Photo: Belgian Red Cross
A myriad of methodologies, theories, models and tools
Starting by studying the project documents (the health, WASH and nutrition situation, baseline and KAP surveys; the consultants’ analyses and recommendations; the project plans with logframe, indicators, assumptions, etc.), Charlotte gathers all the WASH documents she can find and starts to read the overwhelming amount of information on sanitation and hygiene promotion. Almost immediately, she is completely lost, confused by the different methodologies, theories, models and tools, including PHAST, CHAST, CLTS, UTLS, SLTS, PHASE, FOAM, CATS, MBM, ABCDE, SARAR, CHC, CtC, CAP, PRA, BCD, RANAS, SPLASH, IBM-WASH, Evo-ECO, PPPHWS, Saniya, SSIP, SaniMart, SanMak, TSSM, nudging and incentives. And even though the Red Cross has long ago chosen to use the PHAST methodology, she notices that this is not the case in all projects. In a lot of cases combinations of methodologies are used. How will the local Red Cross project officers know what works in which circumstances, what leads to behavior change and what factors influence the implementation of all these approaches? Charlotte needs help sifting through the information to be able to advise local Red Cross workers.
Helpful new evidence
Luckily, one of her colleagues points out that CEBaP (Centre for Evidence-Based Practice) of the Belgian Red Cross, together with the Centre for Evidence-Based Healthcare of the Stellenbosch University, has recently worked on a Campbell systematic review entitled ‘Approaches to promote handwashing and sanitation behavior change in low- and middle-income countries’. Charlotte reads the executive summary and scrolls through the review. Realizing she will not find a ‘one-size-fits-all’ solution, she finds enough elements and information to be able to understand the main differences between the promotional approaches, and to identify which ones - or combinations of different ones - can be most effective under which circumstances. She can also see which barriers and facilitators can influence implementation.
Theory of Change
When she reads the review more in depth, the detailed, but very comprehensive ‘Theory of Change model’ (ToC) guides her throughout the review.

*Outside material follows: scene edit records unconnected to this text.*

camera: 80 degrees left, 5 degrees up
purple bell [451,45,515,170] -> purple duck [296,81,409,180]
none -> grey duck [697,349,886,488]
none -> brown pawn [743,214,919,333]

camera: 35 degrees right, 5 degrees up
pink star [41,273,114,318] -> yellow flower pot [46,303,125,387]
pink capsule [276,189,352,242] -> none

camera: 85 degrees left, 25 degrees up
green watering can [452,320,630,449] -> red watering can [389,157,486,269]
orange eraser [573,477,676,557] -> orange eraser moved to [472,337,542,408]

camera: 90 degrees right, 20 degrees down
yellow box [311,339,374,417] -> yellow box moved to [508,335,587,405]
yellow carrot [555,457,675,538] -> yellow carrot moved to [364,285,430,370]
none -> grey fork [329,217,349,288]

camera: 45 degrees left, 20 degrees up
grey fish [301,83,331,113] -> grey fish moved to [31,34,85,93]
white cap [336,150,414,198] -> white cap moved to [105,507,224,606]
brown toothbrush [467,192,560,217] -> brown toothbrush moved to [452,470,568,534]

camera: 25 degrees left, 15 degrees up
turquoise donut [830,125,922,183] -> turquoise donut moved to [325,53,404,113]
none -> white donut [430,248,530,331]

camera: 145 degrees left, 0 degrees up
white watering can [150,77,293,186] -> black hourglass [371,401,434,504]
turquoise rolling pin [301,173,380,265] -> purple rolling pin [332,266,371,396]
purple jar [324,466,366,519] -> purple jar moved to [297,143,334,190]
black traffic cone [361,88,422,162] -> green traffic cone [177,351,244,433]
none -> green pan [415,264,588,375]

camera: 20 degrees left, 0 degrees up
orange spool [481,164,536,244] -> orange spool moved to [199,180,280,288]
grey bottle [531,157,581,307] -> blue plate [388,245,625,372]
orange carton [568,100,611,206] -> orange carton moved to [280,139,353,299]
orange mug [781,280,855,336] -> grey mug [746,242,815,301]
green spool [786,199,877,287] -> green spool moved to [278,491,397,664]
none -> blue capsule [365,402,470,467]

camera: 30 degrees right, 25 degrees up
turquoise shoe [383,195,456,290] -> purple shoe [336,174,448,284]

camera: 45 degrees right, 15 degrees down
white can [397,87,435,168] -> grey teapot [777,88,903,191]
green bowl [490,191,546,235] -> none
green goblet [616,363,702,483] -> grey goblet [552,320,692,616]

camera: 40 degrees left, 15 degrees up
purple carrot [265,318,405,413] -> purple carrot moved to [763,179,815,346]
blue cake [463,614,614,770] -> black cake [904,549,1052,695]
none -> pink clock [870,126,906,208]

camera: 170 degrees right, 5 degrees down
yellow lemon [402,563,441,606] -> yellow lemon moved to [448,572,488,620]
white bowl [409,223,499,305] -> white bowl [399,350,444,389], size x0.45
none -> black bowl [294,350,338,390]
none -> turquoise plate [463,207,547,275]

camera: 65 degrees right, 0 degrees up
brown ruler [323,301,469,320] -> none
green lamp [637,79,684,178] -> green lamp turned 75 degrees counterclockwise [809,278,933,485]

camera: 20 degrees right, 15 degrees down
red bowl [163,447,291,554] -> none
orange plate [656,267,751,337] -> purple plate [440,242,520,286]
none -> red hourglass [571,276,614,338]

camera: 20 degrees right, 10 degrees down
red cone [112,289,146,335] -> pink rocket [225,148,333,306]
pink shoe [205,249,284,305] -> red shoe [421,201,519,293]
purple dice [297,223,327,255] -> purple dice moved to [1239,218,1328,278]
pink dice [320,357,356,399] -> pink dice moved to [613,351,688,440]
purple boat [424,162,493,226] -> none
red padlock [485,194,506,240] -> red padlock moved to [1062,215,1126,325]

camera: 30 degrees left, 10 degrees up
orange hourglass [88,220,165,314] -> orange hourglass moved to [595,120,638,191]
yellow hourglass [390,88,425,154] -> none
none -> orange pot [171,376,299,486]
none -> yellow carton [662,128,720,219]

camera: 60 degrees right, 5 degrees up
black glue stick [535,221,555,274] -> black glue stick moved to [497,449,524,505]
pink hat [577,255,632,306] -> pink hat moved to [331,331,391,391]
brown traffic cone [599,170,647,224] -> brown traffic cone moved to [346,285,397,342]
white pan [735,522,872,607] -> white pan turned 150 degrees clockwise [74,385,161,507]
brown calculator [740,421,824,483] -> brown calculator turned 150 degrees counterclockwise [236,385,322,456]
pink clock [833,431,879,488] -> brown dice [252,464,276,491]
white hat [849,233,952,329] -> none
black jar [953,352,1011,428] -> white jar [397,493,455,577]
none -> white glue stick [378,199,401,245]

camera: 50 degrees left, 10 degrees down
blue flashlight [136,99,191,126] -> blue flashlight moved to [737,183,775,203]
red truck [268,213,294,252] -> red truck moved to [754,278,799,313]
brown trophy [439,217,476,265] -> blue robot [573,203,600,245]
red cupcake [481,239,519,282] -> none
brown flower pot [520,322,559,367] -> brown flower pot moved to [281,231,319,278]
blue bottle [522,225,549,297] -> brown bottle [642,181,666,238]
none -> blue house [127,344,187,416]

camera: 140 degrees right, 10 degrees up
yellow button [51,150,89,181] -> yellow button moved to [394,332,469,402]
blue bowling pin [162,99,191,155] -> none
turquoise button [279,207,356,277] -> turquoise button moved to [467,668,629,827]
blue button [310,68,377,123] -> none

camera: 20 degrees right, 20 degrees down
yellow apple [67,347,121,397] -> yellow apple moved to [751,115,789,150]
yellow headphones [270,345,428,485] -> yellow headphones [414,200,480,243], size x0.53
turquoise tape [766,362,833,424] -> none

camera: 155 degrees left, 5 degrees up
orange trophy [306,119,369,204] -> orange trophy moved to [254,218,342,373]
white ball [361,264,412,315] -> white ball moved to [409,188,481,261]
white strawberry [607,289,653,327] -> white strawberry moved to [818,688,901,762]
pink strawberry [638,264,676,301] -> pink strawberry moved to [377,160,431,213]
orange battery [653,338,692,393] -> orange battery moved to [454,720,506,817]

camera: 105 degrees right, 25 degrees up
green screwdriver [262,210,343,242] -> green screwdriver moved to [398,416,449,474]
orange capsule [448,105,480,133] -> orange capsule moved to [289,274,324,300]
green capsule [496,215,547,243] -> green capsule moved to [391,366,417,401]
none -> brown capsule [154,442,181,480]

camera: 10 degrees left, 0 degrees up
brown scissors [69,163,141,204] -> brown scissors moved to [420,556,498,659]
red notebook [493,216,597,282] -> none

Charlotte especially likes the ToC (Figure 15 in the full review), the table summarizing the findings (Table 51 in the full review), and the figure representing the identified evidence in a visual way (figure in the Plain Language Summary). The ToC, table and figure are complementary; the information is classified in such a way that she can always relate it back to the ToC and put it in the right context.
For example, Charlotte knows that sustainability is a challenge for behavior change; the fact that the ToC makes the distinction between uptake, adherence and long term use and that the table comparing promotional approaches is organised per behavioral change outcome, makes it easy for her to find the relevant studies in a glimpse. The table also shows the certainty of evidence, and from the figure it is clear what this means for practice by use of colour codes.
With this review, Charlotte feels more confident to be able to understand, analyse and comment upon the sanitation component of the programmes she is advisor for.